Chambre 1- section A, 16 mai 2025 — 25/00172
Texte intégral
TRIBUNAL JUDICIAIRE D’ORLEANS
ORDONNANCE DE RÉFÉRÉ DU 16 Mai 2025
N° RG 25/00172 - N° Portalis DBYV-W-B7J-HBM2
DEMANDEUR :
Monsieur [J] [P] né le 19 Octobre 1976 à [Localité 5] (MARNE) de nationalité Française, demeurant [Adresse 3] représenté par Maître Christophe CARPE de la SCP LAVAL CROZE CARPE, avocats au barreau d’ORLEANS
ET :
DEFENDEUR :
Monsieur [D] [L] (AUTO MUST) entrepreneur individuel immatriculé au RCS de [Localité 6] sous le n° 505 251 116, de nationalité Française, demeurant [Adresse 2] non comparant ni représenté
Les débats ont eu lieu à l’audience publique des référés du 21 Mars 2025 tenue par Julien SIMON-DELCROS, président, assisté de Olivier GALLON, greffier,
Puis, monsieur le président a mis l’affaire en délibéré et dit que l’ordonnance serait prononcée le SEIZE MAI DEUX MIL VINGT CINQ par mise à disposition au greffe de la juridiction.
EXPOSE DU LITIGE
Suivant certificat de cession d’un véhicule d’occasion en date du 10 janvier 2024, M. [J] [P] a acquis auprès de M. [D] [L] un véhicule de marque JAGUAR, modèle XF, immatriculé [Immatriculation 7], moyennant le paiement d’un prix de 11 900 euros.
Se plaignant de divers désordres affectant le véhicule, M. [P] a, par acte en date du 3 mars 2025, fait assigner M. [L] devant le juge des référés du tribunal judiciaire d’Orléans afin d’obtenir une expertise et de réserver les dépens.
A l’audience du 21 mars 2025, M. [P] a soutenu les termes de ses écritures auxquelles il convient de se référer pour un plus ample exposé de ses moyens et prétentions en vertu de l’article 455 du code de procédure civile.

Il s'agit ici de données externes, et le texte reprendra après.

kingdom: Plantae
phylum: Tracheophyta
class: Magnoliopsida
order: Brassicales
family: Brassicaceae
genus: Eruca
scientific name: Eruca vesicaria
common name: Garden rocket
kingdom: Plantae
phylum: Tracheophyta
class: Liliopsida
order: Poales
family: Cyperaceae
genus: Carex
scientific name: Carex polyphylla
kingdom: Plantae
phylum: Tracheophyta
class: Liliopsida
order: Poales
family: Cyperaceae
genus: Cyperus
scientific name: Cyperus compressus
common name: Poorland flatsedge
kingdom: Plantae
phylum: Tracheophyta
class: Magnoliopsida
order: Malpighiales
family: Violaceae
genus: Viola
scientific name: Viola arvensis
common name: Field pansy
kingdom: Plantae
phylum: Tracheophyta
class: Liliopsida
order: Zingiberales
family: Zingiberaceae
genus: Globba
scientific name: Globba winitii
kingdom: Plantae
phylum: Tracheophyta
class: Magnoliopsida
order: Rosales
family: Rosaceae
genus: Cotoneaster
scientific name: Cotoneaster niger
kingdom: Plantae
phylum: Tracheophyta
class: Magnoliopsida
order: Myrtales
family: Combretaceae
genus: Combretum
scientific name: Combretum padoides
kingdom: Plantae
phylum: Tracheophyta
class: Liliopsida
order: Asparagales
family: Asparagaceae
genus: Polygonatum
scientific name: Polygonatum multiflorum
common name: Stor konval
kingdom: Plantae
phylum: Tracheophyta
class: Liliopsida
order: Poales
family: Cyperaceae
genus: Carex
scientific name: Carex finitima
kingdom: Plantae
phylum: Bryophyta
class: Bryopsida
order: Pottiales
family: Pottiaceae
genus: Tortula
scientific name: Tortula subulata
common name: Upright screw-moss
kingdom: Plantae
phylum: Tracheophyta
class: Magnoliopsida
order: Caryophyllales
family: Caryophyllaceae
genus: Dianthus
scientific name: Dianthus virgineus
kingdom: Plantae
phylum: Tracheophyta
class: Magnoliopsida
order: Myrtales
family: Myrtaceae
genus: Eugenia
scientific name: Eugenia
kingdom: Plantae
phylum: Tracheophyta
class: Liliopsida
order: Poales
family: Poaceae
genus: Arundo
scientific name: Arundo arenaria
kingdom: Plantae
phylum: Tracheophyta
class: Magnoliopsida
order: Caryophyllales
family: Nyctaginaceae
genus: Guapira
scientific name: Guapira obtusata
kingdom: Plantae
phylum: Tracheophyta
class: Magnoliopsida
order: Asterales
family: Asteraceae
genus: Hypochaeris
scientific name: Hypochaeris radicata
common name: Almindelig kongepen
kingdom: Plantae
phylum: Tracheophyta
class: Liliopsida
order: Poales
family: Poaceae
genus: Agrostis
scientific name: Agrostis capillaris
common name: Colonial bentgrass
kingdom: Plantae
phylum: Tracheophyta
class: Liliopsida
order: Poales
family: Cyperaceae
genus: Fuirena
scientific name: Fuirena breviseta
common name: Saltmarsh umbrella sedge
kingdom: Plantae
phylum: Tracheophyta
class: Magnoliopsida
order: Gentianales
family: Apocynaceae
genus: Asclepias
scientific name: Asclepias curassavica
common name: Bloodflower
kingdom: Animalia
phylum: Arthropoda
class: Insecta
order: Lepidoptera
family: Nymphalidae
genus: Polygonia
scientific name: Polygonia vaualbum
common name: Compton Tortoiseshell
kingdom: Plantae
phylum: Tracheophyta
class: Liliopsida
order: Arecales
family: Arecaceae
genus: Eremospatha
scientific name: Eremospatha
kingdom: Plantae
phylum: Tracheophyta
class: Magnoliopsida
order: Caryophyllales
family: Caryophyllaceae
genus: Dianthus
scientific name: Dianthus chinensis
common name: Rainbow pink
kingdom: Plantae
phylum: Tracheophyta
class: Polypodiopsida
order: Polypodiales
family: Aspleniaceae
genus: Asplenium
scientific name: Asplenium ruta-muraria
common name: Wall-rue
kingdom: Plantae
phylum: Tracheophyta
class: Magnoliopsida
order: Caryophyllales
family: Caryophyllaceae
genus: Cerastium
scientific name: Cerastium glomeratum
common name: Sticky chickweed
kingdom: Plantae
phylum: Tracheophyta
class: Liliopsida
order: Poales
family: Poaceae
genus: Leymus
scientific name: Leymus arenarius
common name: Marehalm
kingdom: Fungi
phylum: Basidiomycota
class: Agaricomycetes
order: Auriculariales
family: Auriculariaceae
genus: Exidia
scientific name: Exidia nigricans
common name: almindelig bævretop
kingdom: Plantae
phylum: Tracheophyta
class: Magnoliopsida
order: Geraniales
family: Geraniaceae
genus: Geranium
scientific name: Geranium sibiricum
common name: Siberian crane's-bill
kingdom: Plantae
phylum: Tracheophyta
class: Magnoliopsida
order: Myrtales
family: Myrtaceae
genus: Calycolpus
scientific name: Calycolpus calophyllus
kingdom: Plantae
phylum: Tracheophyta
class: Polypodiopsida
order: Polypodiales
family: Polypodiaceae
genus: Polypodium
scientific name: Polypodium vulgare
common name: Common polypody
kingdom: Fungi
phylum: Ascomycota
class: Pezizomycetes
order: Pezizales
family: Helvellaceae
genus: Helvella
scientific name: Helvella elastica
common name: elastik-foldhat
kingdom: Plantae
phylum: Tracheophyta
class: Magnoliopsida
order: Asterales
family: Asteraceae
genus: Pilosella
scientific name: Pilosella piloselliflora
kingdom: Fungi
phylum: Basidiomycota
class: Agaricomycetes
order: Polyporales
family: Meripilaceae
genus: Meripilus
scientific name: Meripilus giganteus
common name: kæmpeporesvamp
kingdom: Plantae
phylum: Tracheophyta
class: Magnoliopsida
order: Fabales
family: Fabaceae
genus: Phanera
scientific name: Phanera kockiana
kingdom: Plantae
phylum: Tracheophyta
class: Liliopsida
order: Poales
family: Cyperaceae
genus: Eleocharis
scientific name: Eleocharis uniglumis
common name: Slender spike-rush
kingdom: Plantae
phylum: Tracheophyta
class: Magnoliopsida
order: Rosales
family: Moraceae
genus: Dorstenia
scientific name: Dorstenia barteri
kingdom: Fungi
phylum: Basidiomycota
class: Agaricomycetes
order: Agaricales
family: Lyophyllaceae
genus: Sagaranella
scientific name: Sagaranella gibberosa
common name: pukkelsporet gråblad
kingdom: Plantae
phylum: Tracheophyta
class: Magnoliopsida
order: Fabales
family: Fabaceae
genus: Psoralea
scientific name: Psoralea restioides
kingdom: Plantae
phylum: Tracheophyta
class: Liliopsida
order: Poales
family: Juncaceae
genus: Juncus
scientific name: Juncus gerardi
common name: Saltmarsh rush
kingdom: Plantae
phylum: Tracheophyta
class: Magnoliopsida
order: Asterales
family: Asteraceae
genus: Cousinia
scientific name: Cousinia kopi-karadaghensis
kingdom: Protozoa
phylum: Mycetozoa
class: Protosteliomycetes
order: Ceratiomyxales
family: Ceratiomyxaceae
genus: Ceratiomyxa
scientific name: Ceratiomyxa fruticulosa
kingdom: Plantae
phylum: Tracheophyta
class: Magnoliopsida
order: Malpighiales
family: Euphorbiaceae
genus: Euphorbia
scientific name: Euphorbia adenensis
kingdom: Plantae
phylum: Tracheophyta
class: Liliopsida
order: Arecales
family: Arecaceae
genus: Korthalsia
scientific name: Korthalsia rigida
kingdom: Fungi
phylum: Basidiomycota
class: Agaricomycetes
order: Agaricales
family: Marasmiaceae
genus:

Bien que régulièrement assigné, M. [L] n’a pas constitué avocat.
L’affaire a été mise en délibéré au 16 mai 2025.
Copies conformes le : à : expertises (x2), régie, Me Carpe
MOTIFS DE LA DECISION
Aux termes de l’article 472 du code de procédure civile, si le défendeur ne comparait pas, le juge ne fait droit à la demande que dans la mesure où il l’estime régulière, recevable et bien fondée.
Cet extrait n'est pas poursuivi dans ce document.